* _THE PROBLEM_
Retype the listing without any alteration.

((

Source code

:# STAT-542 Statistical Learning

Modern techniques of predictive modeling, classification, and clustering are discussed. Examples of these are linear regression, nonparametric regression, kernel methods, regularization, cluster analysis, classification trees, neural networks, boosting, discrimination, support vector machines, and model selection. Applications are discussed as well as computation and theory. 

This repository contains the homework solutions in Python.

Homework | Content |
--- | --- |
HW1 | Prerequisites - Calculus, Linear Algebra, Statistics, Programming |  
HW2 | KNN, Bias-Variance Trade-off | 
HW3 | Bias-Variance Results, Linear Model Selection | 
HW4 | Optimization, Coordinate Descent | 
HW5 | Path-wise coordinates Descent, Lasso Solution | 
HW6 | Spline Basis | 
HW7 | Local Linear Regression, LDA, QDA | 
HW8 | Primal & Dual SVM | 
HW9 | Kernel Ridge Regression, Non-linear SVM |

))

* _ANSWER SECTION_
Source code

:# STAT-542 Statistical Learning

Modern techniques of predictive modeling, classification, and clustering are discussed. Examples of these are linear regression, nonparametric regression, kernel methods, regularization, cluster analysis, classification trees, neural networks, boosting, discrimination, support vector machines, and model selection. Applications are discussed as well as computation and theory. 

This repository contains the homework solutions in Python.

Homework | Content |
--- | --- |
HW1 | Prerequisites - Calculus, Linear Algebra, Statistics, Programming |  
HW2 | KNN, Bias-Variance Trade-off | 
HW3 | Bias-Variance Results, Linear Model Selection | 
HW4 | Optimization, Coordinate Descent | 
HW5 | Path-wise coordinates Descent, Lasso Solution | 
HW6 | Spline Basis | 
HW7 | Local Linear Regression, LDA, QDA | 
HW8 | Primal & Dual SVM | 
HW9 | Kernel Ridge Regression, Non-linear SVM |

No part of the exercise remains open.